Хашем развивался телесно мощней меня. Он боролся с горбом, и упорные физические упражнения сделали его тело литым, означили каждый мускул, выпестовали каждую жилку. Любовь Дмитриевна, учитель биологии, объясняя анатомию мышц, просила Хашема снять рубашку. Он только расстегивал, отводил полы. Девочки возмущенно отворачивались. При всей скромности позы лицо Хашема не казалось безразличным, и в выражении его проступал артистизм. Атлетизм не сильно убавил его утонченность, косность походки, жестов, длинные пальцы жили отдельной, несколько театральной жизнью, он всегда тщательно ухаживал за ногтями — пилочка, клочок бархата, перенятые у его матери, — и это меня бесило. Улучшилась координация, но биомеханический шрам остался, все так же я ловил себя на телесной склонности ему подражать. Хашем напрягался, когда замечал, что я будто бы передразниваю его, но уподобление происходило непроизвольно, ибо сторонняя косность заразительна, как бывает заразительно заикание, хромота или еще какое неопасное увечье. (Мало что есть более увлекательного, чем желание покинуть пределы собственного тела.) Хашем не выпускал из рук гантели, шестикилограммовые, врученные мне, ленивцу, отцом, который на производстве попросил знакомого токаря выточить из болванки, залить торцы свинцом. С помощью кирпичей, досок и блочных роликов Хашем у себя во дворе конструировал механизмы для силовых упражнений. Перепечатывал и осваивал ортопедические рекомендации излечившегося циркача, атлета Дикуля, которые публиковались в журнале «Наука и жизнь». Года полтора-два не слезал с турника в детском городке у моря, и у меня регулярно мельтешило в глазах от его «подъемов-переворотов», «выжимов», «с уголка» или «прогнувшись», от головокружительных «солнышек» — сначала со страховочными ремнями, потом без. Я же едва мог раза два подтянуться.

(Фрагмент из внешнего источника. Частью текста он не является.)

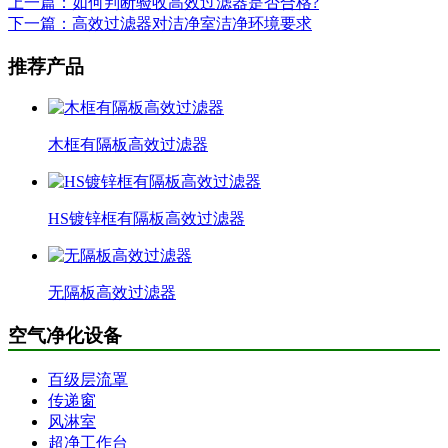
上一篇：如何判断验收高效过滤器是否合格?
下一篇：高效过滤器对洁净室洁净环境要求
推荐产品
木框有隔板高效过滤器
HS镀锌框有隔板高效过滤器
无隔板高效过滤器
空气净化设备
百级层流罩
传递窗
风淋室
超净工作台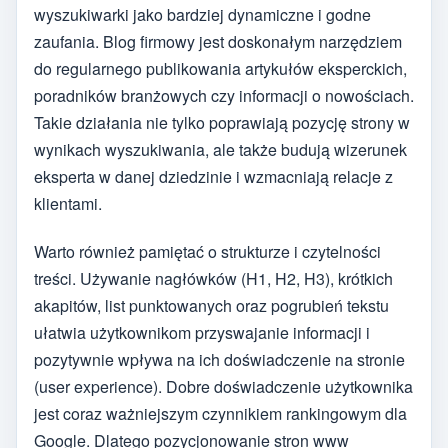
wyszukiwarki jako bardziej dynamiczne i godne
zaufania. Blog firmowy jest doskonałym narzędziem
do regularnego publikowania artykułów eksperckich,
poradników branżowych czy informacji o nowościach.
Takie działania nie tylko poprawiają pozycję strony w
wynikach wyszukiwania, ale także budują wizerunek
eksperta w danej dziedzinie i wzmacniają relacje z
klientami.
Warto również pamiętać o strukturze i czytelności
treści. Używanie nagłówków (H1, H2, H3), krótkich
akapitów, list punktowanych oraz pogrubień tekstu
ułatwia użytkownikom przyswajanie informacji i
pozytywnie wpływa na ich doświadczenie na stronie
(user experience). Dobre doświadczenie użytkownika
jest coraz ważniejszym czynnikiem rankingowym dla
Google. Dlatego pozycjonowanie stron www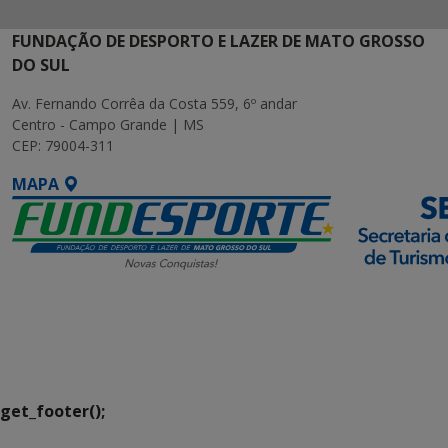
FUNDAÇÃO DE DESPORTO E LAZER DE MATO GROSSO
DO SUL
Av. Fernando Corrêa da Costa 559, 6º andar
Centro - Campo Grande | MS
CEP: 79004-311
MAPA
SETDIG | Secretaria-
Executiva de
Transformação Digital
get_footer();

Что растит человечество? Мера мысли.
Свинцовая снежная пудра на излете фонарного пятна. Дыханье затаивается от фонаря до фонаря. Долгий путь с Песков, извозчика не дозваться, едут обратно порожние, боятся за выручку. Кричать «караул» Альфред еще не научился, пока выходит «кукареку». На Песках живет Настасья, девушка двадцати трех лет, которая учит юного шведа русскому языку и языку тела. В последнем он преуспел вполне, ложку мимо рта не пронесет. Притом что по-русски не умеет даже мычать, и когда Настасья выходит в сенцы, легко шлепая босыми ногами, чуть косолапя из-под долгой белой рубашки, и пока она гремит ковшиком, его обдает ознобом свежести, но под одеяло один зарыться не решается, и он кричит ей: «Зима, зима!»

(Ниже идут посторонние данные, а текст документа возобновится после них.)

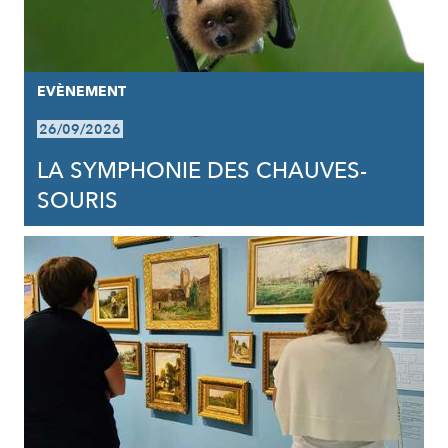
EVÈNEMENT
26/09/2026
LA SYMPHONIE DES CHAUVES-
SOURIS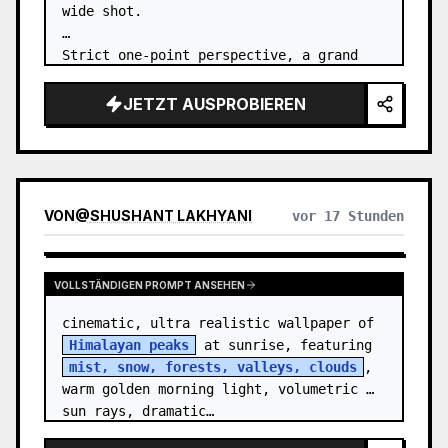
wide shot.

Strict one-point perspective, a grand 
heavenly staircase paved with light 
golden jade, passing through the sea of 
JETZT AUSPROBIEREN
clouds from the bottom…
VON
@
SHUSHANT LAKHYANI
vor 17 Stunden
VOLLSTÄNDIGEN PROMPT ANSEHEN
cinematic, ultra realistic wallpaper of 
Himalayan peaks
 at sunrise, featuring 
mist, snow, forests, valleys, clouds
, 
warm golden morning light, volumetric 
sun rays, dramatic…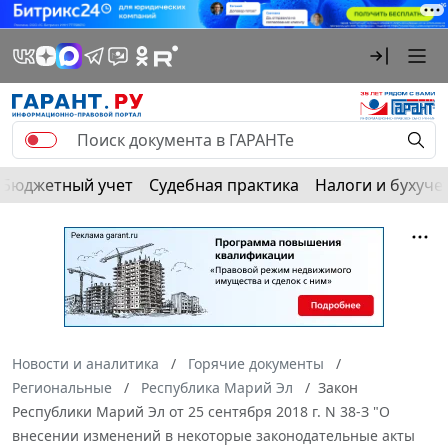
Бюджетный учет
Судебная практика
Налоги и бухуче
Новости и аналитика
Горячие документы
Региональные
Республика Марий Эл
Закон
Республики Марий Эл от 25 сентября 2018 г. N 38-З "О
внесении изменений в некоторые законодательные акты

А теперь охота пуще неволи, кругом невидимки-грабители, он нащупал на груди пустое портмоне, подсаду, а в левом заднем кармане настоящее, тугое; да кто ж сказал, что не убьют и не обыщут, и он спешит от фонаря к фонарю, еще не спать полночи. Бессонные ночи по четвергам он проводит в доме датчанина Дезри, где собирается их общность — иностранные инженеры и промышленники, исполняющие заказы российского правительства. Семнадцатилетний Альфред Нобель влюблен в дочь хозяина дома Анну Дезри; он пробовал рассказать Настасье о ней, да та не поняла и зашлась зевотой.